Home > Databases > PostgreSQL and MySQL password hashes

PostgreSQL and MySQL password hashes

The fate of Norns await us all There is no way to escape The day to answer Oden’s call Or walk through hel’s gate (Amon Amarth – The Fate of Norns)

PostgreSQL and MySQL roles store their text passwords as hashes. Automation tools and scripts will often want to set those hashes, so it’s useful to know how to generate them correctly. There is a difference how PostgreSQL and MySQL hashes are generated. Authenticating via password – PostgreSQL can use ‘password’ or ‘md5’. Main difference is how the password is transferred between client and server. In the former case it is transferred in plaintext, and if the ‘md5’ is used then it’s transferred as a hash. But, PostgreSQL password is not a simple MD5 hash of a plaintext passphrase. PostgreSQL hashes combined name and password and adds ‘md5’ in front of the hash. This simple ruby script describes the process:

#!/usr/bin/env ruby
require 'digest/md5'
puts 'md5' + Digest::MD5.hexdigest(ARGV[0] + ARGV[1])

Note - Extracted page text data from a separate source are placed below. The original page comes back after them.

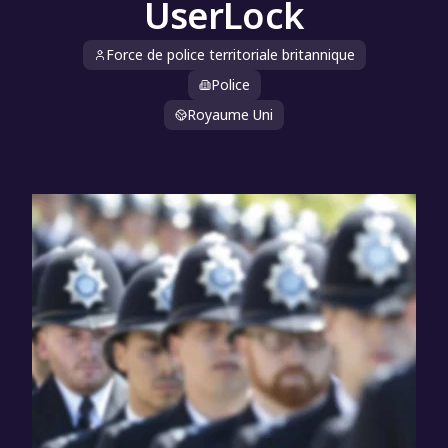
UserLock
Force de police territoriale britannique
Police
Royaume Uni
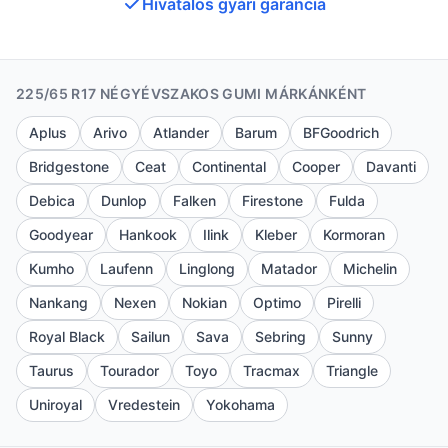
Hivatalos gyári garancia
225/65 R17 NÉGYÉVSZAKOS GUMI MÁRKÁNKÉNT
Aplus
Arivo
Atlander
Barum
BFGoodrich
Bridgestone
Ceat
Continental
Cooper
Davanti
Debica
Dunlop
Falken
Firestone
Fulda
Goodyear
Hankook
Ilink
Kleber
Kormoran
Kumho
Laufenn
Linglong
Matador
Michelin
Nankang
Nexen
Nokian
Optimo
Pirelli
Royal Black
Sailun
Sava
Sebring
Sunny
Taurus
Tourador
Toyo
Tracmax
Triangle
Uniroyal
Vredestein
Yokohama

ARGV[0] is pgsql role password, and ARGV[1] is pgsql role name. So it’s interesting that PostgreSQL uses both role name and password to generate md5 password hash. On the other hand, MySQL doesn’t do any kind of combining, pure passphrase is hashed with SHA1 algorithm, but with two passes. Quick and easy way to generate MySQL password hashes is to use the MySQL-centric query ‘SELECT PASSWORD’:

mysql> SELECT PASSWORD('mypass');
+-------------------------------------------+
| PASSWORD('mypass')                        |
+-------------------------------------------+
| *6C8989366EAF75BB670AD8EA7A7FC1176A95CEF4 |
+-------------------------------------------+
1 row in set (0.03 sec)

But how does that query work under the hood? MySQL uses combination of two SHA1 passes for passwords hashing, and this little ruby snippet shows how:

#!/usr/bin/env ruby
require 'digest/sha1'
puts '*' + Digest::SHA1.hexdigest(Digest::SHA1.digest(ARGV[0])).upcase

MySQL uses two passes to make the life harder to potential attackers.